▸ Source extract:
# # # # #

How did repeat drunk driver accused in crash have license?
Burlington, Vermont - December 28, 2010
Police say a repeat drunk driver is to blame for a crash that killed a Burlington woman. Many people are now asking how Timothy Dowd got a license in Vermont with four prior DUI convictions.
Legal experts say in some ways, Vermont is too easy on drunk drivers. For example, other states hand out longer sentences. Lawmakers did beef up rules, but that was back in the 1990s. New laws took effect under the Dean administration. And officials say they reduced the number of deaths caused by DUIs. But now some are saying they don't go far enough.
Co-workers at Dealer.com fondly remembered Kaye Borneman, watching a video of their colleague talking about the company.
Borneman said, "So a friend of mine said he had a job possibly for me in Vermont and I was living in California at the time and I thought, why would I move to Vermont? There's maple syrup and cows and ice cream and cheese-- that's about it. Do they even have internet?"

# # # # #

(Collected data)
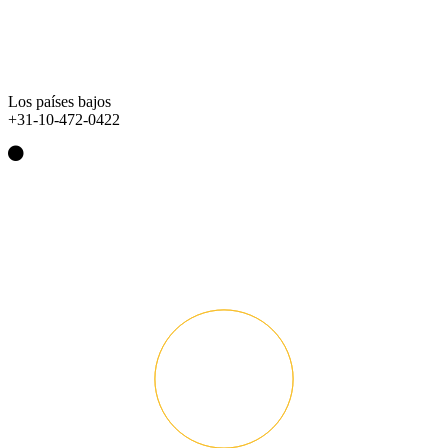
Los países bajos
+31-10-472-0422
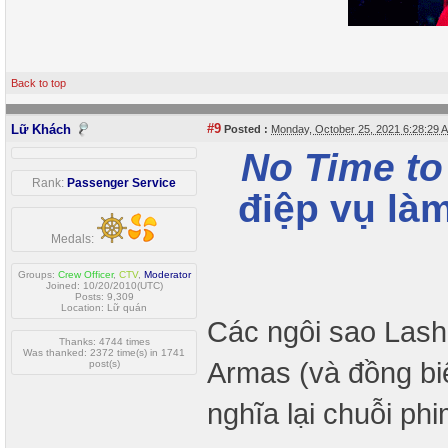
Back to top
#9
Lữ Khách
Posted :
Monday, October 25, 2021 6:28:29
No Time to
Rank:
Passenger Service
điệp vụ là
Medals:
Groups:
Crew Officer
,
CTV
,
Moderator
Joined: 10/20/2010(UTC)
Posts: 9,309
Location: Lữ quán
Các ngôi sao Lash
Thanks: 4744 times
Was thanked: 2372 time(s) in 1741
Armas (và đồng bi
post(s)
nghĩa lại chuỗi ph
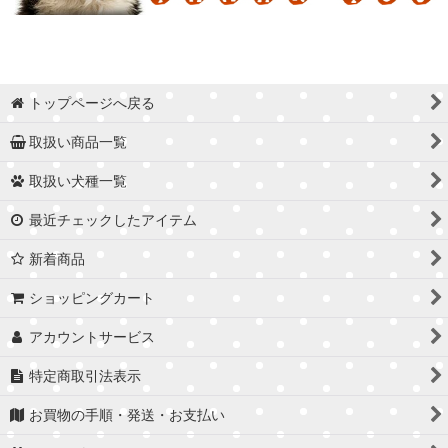
トップページへ戻る
取扱い商品一覧
取扱い犬種一覧
最近チェックしたアイテム
新着商品
ショッピングカート
アカウントサービス
特定商取引法表示
お買物の手順・発送・お支払い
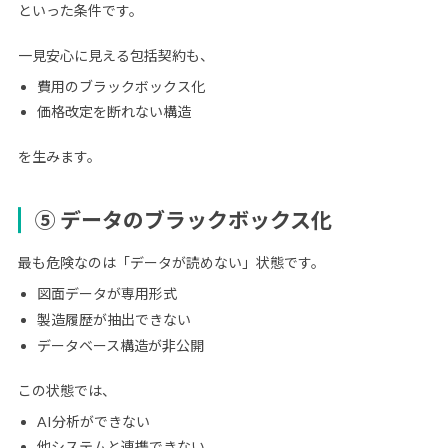
といった条件です。
一見安心に見える包括契約も、
費用のブラックボックス化
価格改定を断れない構造
を生みます。
⑤ データのブラックボックス化
最も危険なのは「データが読めない」状態です。
図面データが専用形式
製造履歴が抽出できない
データベース構造が非公開
この状態では、
AI分析ができない
他システムと連携できない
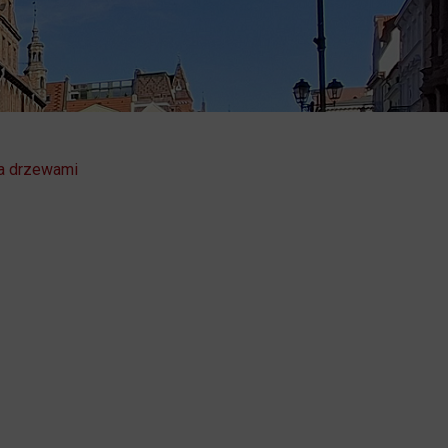
a drzewami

# # # # #

▸ Exercises:
[a] Render every line of the Collected data rows as a Markdown table with the columns No. and Line, skipping blank lines. Leave the picture lines out of your answer.
[b] Write the next part of the crash report, picking up right after its last sentence.
These rows are unrelated to the crash report.

▸ Task answers:
[a]
| No. | Line |
|---|---|
| 1 | Los países bajos |
| 2 | +31-10-472-0422 |
| 3 | Back to top |
| 4 | #9 |
| 5 | Lữ Khách |
| 6 | Posted : |
| 7 | Monday, October 25, 2021 6:28:29 |
| 8 | No Time to |
| 9 | Rank: |
| 10 | Passenger Service |
| 11 | điệp vụ là |
| 12 | Medals: |
| 13 | Groups: |
| 14 | Crew Officer |
| 15 | , |
| 16 | CTV |
| 17 | , |
| 18 | Moderator |
| 19 | Joined: 10/20/2010(UTC) |
| 20 | Posts: 9,309 |
| 21 | Location: Lữ quán |
| 22 | Các ngôi sao Lash |
| 23 | Thanks: 4744 times |
| 24 | Was thanked: 2372 time(s) in 1741 |
| 25 | Armas (và đồng bi |
| 26 | post(s) |
| 27 | nghĩa lại chuỗi ph |
| 28 | トップページへ戻る |
| 29 | 取扱い商品一覧 |
| 30 | 取扱い犬種一覧 |
| 31 | 最近チェックしたアイテム |
| 32 | 新着商品 |
| 33 | ショッピングカート |
| 34 | アカウントサービス |
| 35 | 特定商取引法表示 |
| 36 | お買物の手順・発送・お支払い |
| 37 | といった条件です。 |
| 38 | 一見安心に見える包括契約も、 |
| 39 | 費用のブラックボックス化 |
| 40 | 価格改定を断れない構造 |
| 41 | を生みます。 |
| 42 | ⑤ データのブラックボックス化 |
| 43 | 最も危険なのは「データが読めない」状態です。 |
| 44 | 図面データが専用形式 |
| 45 | 製造履歴が抽出できない |
| 46 | データベース構造が非公開 |
| 47 | この状態では、 |
| 48 | AI分析ができない |
| 49 | 他システムと連携できない |
| 50 | a drzewami |

[b]
Borneman died tragically Sunday night after being hit by a driver who was allegedly fleeing from police. Authorities say Timothy Dowd, 52, of Hinesburg, plowed into Borneman in downtown Burlington. A memorial now marks the spot where the crash happened.
"If this happened to a friend of Kaye's she'd be the first to stand up and create a team of people to go to legislation to go to the state to fight for the appropriate changes," Dealer.com CEO Mark Bonfigli said. "She would be leading that charge, so that's what we're going to do on her behalf."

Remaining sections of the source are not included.